**Exercise goal**
Please count how many lines in the entries below contain the word "across", and reply with the number alone.

□ □ □ □ □

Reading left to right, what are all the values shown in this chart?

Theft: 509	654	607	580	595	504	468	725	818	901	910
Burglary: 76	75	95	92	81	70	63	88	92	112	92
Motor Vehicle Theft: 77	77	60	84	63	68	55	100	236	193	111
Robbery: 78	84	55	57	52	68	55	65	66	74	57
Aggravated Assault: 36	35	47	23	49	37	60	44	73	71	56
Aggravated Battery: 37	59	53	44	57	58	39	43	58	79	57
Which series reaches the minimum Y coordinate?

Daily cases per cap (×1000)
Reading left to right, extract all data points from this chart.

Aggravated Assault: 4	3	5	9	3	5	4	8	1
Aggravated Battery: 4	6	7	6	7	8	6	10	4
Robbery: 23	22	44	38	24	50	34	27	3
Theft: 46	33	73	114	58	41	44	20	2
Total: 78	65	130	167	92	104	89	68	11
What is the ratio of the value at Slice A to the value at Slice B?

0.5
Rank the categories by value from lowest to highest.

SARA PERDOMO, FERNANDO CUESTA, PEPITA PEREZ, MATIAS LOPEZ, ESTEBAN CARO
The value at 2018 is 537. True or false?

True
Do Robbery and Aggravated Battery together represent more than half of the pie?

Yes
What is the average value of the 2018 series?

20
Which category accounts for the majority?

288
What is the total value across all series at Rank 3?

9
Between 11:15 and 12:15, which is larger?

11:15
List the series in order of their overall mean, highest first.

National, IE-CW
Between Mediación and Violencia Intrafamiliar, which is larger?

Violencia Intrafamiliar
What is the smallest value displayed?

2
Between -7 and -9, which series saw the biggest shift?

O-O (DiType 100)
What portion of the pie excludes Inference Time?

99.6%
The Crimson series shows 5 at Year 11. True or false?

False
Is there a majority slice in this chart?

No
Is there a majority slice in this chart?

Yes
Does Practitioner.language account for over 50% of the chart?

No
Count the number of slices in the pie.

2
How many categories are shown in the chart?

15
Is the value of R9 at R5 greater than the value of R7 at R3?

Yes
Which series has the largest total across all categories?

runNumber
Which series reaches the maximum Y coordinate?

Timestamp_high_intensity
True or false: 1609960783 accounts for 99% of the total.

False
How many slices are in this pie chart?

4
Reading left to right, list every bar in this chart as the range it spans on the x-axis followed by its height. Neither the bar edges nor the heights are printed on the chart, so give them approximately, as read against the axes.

□ □ □ □ □

**Exercise output**
2